One of the world’s most classic and popular styles of red wine, Bordeaux-inspired blends have spread from their homeland in France to nearly every corner of the New World. Typically based on either Cabernet Sauvignon or Merlot and supported by Cabernet Franc, Malbec and Petit Verdot, the best of these are densely hued, fragrant, full of fruit and boast a structure that begs for cellar time. Somm Secret—Blends from Bordeaux are generally earthier compared to those from the New World, which tend to be fruit-dominant.
Marked by its historic fortified village—perhaps the prettiest in all of Bordeaux, the St-Émilion appellation, along with its neighboring village of Pomerol, are leaders in quality on the Right Bank of Bordeaux. These Merlot-dominant red wines (complemented by various amounts of Cabernet Franc and/or Cabernet Sauvignon) remain some of the most admired and collected wines of the world.
St-Émilion has the longest history in wine production in Bordeaux—longer than the Left Bank—dating back to an 8th century monk named Saint Émilion who became a hermit in one of the many limestone caves scattered throughout the area.
Today St-Émilion is made up of hundreds of independent farmers dedicated to the same thing: growing Merlot and Cabernet Franc (and tiny amounts of Cabernet Sauvignon). While always roughly the same blend, the wines of St-Émilion vary considerably depending on the soil upon which they are grown—and the soils do vary considerably throughout the region.

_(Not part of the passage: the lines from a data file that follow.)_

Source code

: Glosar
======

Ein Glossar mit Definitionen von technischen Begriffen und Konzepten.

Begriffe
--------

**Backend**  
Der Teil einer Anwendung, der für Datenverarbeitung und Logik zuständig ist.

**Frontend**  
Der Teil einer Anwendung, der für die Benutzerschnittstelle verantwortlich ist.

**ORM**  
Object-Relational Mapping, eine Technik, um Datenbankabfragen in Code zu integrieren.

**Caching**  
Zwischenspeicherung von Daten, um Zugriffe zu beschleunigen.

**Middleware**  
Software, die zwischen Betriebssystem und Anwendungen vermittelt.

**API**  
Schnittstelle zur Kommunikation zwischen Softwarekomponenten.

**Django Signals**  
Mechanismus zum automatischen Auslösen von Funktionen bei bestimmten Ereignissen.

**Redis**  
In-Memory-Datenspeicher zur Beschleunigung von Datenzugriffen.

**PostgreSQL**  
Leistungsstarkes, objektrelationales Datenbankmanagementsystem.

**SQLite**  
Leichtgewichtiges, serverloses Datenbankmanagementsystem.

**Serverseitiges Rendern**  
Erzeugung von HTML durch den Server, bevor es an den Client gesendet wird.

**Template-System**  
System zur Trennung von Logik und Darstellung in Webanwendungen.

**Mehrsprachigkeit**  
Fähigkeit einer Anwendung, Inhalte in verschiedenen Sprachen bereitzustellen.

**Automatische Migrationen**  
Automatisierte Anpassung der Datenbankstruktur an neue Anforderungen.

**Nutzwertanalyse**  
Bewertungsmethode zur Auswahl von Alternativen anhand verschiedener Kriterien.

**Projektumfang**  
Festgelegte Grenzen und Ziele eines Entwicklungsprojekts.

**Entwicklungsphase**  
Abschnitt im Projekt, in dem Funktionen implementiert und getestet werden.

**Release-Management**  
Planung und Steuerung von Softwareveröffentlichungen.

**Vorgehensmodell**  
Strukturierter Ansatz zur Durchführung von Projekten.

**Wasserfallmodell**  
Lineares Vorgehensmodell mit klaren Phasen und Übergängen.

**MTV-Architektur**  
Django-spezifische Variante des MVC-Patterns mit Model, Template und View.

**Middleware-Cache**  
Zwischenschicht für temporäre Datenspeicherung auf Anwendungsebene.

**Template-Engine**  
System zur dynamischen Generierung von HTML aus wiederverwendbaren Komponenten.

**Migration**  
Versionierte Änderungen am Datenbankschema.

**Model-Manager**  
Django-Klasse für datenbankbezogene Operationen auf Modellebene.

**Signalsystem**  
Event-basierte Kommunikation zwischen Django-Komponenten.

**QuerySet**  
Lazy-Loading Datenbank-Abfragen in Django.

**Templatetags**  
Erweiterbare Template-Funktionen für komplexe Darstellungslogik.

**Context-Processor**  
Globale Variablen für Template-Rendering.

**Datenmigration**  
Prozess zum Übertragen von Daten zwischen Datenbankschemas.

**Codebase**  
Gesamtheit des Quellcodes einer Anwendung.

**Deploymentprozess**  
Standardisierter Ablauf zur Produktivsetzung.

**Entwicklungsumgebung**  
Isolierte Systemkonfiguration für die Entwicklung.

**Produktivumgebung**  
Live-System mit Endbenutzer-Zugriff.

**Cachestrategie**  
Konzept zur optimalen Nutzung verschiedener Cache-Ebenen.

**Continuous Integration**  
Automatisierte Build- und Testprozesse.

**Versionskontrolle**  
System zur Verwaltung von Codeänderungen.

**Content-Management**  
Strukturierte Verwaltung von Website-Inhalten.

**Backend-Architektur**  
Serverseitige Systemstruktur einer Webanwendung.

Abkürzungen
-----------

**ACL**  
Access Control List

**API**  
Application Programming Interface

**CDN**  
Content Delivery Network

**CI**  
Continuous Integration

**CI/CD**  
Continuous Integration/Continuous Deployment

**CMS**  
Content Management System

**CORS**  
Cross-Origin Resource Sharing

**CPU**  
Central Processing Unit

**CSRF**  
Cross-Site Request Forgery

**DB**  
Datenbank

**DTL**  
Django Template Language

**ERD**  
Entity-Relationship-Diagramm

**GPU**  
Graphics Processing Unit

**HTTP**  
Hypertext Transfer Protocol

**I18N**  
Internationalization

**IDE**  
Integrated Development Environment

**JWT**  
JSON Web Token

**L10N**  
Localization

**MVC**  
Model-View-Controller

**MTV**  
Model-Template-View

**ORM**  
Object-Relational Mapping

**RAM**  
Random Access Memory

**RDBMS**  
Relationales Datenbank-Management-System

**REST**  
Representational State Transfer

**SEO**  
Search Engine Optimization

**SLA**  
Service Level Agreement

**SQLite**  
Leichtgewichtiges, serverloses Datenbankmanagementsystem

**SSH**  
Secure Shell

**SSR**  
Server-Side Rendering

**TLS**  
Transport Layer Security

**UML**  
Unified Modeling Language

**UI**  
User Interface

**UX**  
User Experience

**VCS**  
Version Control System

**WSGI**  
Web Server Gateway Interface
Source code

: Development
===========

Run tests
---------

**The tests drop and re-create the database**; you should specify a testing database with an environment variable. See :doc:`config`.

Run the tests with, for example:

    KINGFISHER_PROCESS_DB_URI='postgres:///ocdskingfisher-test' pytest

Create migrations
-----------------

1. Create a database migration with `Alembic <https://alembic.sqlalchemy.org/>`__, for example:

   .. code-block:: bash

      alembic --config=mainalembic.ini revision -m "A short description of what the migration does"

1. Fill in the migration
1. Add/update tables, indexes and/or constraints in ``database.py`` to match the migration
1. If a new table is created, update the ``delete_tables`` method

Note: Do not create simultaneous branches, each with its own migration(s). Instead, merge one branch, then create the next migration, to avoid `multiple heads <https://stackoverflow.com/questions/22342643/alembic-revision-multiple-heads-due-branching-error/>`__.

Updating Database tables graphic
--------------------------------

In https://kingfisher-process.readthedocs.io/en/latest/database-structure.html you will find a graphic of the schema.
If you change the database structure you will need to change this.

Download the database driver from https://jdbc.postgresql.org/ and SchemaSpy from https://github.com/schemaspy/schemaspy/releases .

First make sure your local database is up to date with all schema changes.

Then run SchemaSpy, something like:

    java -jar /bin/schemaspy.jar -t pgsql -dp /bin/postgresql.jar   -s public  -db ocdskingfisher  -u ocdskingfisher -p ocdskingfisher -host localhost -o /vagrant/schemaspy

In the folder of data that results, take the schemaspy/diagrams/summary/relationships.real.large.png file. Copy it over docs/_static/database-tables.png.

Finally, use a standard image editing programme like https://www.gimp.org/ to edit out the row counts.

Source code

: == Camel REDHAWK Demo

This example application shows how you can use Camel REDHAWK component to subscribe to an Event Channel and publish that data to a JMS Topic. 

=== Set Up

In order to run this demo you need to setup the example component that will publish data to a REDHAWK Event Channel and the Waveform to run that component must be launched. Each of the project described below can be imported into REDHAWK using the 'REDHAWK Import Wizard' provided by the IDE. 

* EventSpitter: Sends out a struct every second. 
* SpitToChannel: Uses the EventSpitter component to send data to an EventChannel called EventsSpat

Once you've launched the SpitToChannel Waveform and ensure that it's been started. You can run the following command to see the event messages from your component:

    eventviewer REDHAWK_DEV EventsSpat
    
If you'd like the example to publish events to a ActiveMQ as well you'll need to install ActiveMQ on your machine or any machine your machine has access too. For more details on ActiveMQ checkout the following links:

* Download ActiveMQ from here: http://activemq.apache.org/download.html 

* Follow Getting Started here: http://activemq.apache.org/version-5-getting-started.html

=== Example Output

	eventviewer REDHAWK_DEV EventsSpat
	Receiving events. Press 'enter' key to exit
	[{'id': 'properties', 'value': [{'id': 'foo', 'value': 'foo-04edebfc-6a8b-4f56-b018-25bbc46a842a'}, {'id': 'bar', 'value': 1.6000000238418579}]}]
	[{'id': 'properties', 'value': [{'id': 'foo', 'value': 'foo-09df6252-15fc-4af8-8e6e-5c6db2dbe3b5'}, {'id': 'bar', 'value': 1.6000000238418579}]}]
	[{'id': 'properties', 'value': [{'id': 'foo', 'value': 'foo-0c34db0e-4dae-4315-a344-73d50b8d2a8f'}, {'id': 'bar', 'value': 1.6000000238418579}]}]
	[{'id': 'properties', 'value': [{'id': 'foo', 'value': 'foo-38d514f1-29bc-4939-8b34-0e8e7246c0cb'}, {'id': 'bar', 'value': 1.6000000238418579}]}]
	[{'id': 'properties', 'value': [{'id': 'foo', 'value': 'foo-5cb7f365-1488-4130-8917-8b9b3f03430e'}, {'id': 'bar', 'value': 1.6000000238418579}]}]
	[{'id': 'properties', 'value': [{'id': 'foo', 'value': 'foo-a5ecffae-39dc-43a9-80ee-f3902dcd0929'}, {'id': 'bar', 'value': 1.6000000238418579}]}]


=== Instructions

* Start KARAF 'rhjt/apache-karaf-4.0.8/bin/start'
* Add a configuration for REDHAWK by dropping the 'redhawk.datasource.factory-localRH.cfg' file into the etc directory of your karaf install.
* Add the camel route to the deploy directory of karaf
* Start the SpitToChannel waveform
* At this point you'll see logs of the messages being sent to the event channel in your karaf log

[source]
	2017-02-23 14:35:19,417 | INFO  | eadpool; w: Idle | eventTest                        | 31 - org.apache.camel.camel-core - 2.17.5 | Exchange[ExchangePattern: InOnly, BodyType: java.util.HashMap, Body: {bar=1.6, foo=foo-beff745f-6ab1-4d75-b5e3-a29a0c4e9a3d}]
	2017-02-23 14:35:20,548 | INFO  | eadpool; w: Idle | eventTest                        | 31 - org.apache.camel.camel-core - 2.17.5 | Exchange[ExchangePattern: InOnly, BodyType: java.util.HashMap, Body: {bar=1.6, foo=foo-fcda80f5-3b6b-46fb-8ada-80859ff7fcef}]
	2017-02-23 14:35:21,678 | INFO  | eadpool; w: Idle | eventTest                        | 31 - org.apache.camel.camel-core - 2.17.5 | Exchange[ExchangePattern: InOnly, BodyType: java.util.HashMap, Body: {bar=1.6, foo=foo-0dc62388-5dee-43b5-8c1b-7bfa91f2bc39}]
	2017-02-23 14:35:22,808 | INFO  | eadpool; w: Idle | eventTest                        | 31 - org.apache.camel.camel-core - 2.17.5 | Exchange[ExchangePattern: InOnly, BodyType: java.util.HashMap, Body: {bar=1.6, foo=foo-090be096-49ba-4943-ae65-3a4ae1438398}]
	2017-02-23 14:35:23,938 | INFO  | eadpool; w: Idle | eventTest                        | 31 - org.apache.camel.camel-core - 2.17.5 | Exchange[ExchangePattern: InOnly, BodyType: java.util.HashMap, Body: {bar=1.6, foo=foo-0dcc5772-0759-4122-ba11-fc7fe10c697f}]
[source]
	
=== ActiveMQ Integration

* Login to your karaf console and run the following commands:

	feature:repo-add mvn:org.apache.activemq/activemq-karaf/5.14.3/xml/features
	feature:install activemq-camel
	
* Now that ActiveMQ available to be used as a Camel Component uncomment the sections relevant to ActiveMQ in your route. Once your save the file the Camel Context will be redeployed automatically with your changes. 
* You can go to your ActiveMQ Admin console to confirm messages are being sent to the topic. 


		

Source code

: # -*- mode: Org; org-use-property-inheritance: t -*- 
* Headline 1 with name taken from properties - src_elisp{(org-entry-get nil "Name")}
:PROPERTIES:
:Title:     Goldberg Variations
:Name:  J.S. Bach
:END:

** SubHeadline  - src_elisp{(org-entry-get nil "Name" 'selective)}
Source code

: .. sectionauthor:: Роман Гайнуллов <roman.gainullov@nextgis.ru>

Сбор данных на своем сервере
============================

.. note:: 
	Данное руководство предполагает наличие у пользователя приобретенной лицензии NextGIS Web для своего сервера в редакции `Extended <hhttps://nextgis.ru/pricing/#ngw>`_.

The chateaux with the highest classification (Premier Grand Cru Classés) are on gravel-rich soils or steep, clay-limestone hillsides. There are only four given the highest rank, called Premier Grand Cru Classés A (Chateau Cheval Blanc, Ausone, Angélus, Pavie) and 14 are Premier Grand Cru Classés B. Much of the rest of the vineyards in the appellation are on flatter land where the soils are a mix of gravel, sand and alluvial matter.
Great wines from St-Émilion will be deep in color, and might have characteristics of blackberry liqueur, black raspberry, licorice, chocolate, grilled meat, earth or truffles. They will be bold, layered and lush.